**PROBLEM**
Return the run of lines below that opens with the line containing "ring pip: (279, 236)" and closes with the line containing "middle dip: (766, 426)", keeping each one exact.

Records from a data source
----

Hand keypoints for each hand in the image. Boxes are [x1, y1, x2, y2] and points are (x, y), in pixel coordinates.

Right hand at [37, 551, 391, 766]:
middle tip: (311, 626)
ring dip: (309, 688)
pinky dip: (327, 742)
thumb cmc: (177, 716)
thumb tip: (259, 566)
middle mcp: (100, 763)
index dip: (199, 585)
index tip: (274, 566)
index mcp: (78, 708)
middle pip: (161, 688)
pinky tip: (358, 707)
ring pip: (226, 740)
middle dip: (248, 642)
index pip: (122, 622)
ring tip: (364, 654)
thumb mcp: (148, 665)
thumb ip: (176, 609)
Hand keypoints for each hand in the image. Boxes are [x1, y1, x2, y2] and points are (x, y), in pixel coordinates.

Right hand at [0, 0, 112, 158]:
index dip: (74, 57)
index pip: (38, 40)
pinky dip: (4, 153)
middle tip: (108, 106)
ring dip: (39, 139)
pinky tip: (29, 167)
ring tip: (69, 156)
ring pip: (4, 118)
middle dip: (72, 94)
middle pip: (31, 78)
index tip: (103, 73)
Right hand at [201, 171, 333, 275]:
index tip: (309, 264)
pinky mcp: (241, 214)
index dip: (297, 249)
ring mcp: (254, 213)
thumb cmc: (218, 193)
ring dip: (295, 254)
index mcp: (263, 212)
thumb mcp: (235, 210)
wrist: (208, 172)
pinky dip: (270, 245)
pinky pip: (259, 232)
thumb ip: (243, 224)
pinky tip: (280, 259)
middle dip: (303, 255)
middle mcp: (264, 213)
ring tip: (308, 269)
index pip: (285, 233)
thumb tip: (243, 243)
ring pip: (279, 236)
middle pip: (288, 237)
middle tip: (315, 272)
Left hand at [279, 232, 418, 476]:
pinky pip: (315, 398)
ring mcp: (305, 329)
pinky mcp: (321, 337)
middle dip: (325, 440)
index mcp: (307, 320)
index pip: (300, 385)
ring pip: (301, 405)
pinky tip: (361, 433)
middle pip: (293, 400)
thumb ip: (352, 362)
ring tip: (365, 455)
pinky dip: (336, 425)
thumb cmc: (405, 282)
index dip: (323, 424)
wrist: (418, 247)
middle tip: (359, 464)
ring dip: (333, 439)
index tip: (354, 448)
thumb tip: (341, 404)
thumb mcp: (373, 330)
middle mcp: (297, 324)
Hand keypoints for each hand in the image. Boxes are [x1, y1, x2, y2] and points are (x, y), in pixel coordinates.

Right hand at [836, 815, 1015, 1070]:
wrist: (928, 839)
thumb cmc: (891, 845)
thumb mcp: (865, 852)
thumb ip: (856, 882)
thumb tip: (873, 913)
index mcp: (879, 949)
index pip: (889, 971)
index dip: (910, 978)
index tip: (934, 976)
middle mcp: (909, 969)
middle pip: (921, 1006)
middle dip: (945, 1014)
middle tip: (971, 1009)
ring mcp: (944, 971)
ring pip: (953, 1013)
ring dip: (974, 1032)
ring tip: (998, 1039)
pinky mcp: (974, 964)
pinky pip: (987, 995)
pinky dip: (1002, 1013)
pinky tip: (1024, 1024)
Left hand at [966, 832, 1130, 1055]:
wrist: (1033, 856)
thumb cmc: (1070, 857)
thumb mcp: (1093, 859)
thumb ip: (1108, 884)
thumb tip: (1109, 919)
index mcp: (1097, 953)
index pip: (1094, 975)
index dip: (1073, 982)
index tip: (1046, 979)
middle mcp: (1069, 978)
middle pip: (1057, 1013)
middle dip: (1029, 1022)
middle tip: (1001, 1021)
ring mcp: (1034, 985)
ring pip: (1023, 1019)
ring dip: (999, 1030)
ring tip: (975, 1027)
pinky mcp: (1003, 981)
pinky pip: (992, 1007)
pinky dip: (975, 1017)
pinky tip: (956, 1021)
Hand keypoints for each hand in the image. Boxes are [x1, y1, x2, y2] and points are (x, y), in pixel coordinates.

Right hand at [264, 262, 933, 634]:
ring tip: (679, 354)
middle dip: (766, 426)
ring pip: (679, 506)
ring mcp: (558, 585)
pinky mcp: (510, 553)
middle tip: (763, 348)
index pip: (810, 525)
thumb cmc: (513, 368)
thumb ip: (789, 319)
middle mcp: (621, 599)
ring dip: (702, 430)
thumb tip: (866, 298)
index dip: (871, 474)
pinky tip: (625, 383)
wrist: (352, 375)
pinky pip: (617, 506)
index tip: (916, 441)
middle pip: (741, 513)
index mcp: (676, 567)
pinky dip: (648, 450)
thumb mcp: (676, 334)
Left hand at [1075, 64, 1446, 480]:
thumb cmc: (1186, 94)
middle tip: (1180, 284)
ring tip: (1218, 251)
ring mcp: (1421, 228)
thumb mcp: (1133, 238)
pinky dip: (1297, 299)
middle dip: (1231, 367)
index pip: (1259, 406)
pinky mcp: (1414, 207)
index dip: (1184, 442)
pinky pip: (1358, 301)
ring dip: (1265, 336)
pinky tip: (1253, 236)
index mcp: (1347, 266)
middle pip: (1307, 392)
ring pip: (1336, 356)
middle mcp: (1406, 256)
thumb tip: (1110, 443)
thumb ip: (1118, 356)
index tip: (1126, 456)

----

**EXERCISE RESPONSE**
ring pip: (279, 236)
middle pip: (288, 237)
middle tip: (315, 272)
Left hand at [279, 232, 418, 476]:
pinky pip: (315, 398)
ring mcp: (305, 329)
pinky mcp: (321, 337)
middle dip: (325, 440)
index mcp: (307, 320)
index pip: (300, 385)
ring pip: (301, 405)
pinky tip: (361, 433)
middle pip: (293, 400)
thumb ip: (352, 362)
ring tip: (365, 455)
pinky dip: (336, 425)
thumb cmc: (405, 282)
index dip: (323, 424)
wrist: (418, 247)
middle tip: (359, 464)
ring dip: (333, 439)
index tip: (354, 448)
thumb tip: (341, 404)
thumb mcp: (373, 330)
middle mcp: (297, 324)
Hand keypoints for each hand in the image. Boxes are [x1, y1, x2, y2] and points are (x, y), in pixel coordinates.

Right hand at [836, 815, 1015, 1070]:
wrist: (928, 839)
thumb cmc: (891, 845)
thumb mcp: (865, 852)
thumb ip: (856, 882)
thumb tip: (873, 913)
index mcp: (879, 949)
index pip: (889, 971)
index dip: (910, 978)
index tip: (934, 976)
middle mcp: (909, 969)
middle pip: (921, 1006)
middle dip: (945, 1014)
middle tip: (971, 1009)
ring mcp: (944, 971)
ring pip: (953, 1013)
ring dip: (974, 1032)
ring tip: (998, 1039)
pinky mcp: (974, 964)
pinky pip: (987, 995)
pinky dip: (1002, 1013)
pinky tip: (1024, 1024)
Left hand at [966, 832, 1130, 1055]:
wrist: (1033, 856)
thumb cmc: (1070, 857)
thumb mcp: (1093, 859)
thumb ip: (1108, 884)
thumb tip: (1109, 919)
index mcp: (1097, 953)
index pip: (1094, 975)
index dip: (1073, 982)
index tip: (1046, 979)
middle mcp: (1069, 978)
middle pip: (1057, 1013)
middle dip: (1029, 1022)
middle tip: (1001, 1021)
ring mcp: (1034, 985)
ring pip: (1023, 1019)
ring dip: (999, 1030)
ring tip: (975, 1027)
pinky mcp: (1003, 981)
pinky pip: (992, 1007)
pinky dip: (975, 1017)
pinky tip: (956, 1021)
Hand keypoints for each hand in the image. Boxes are [x1, y1, x2, y2] and points are (x, y), in pixel coordinates.

Right hand at [264, 262, 933, 634]:
ring tip: (679, 354)
middle dip: (766, 426)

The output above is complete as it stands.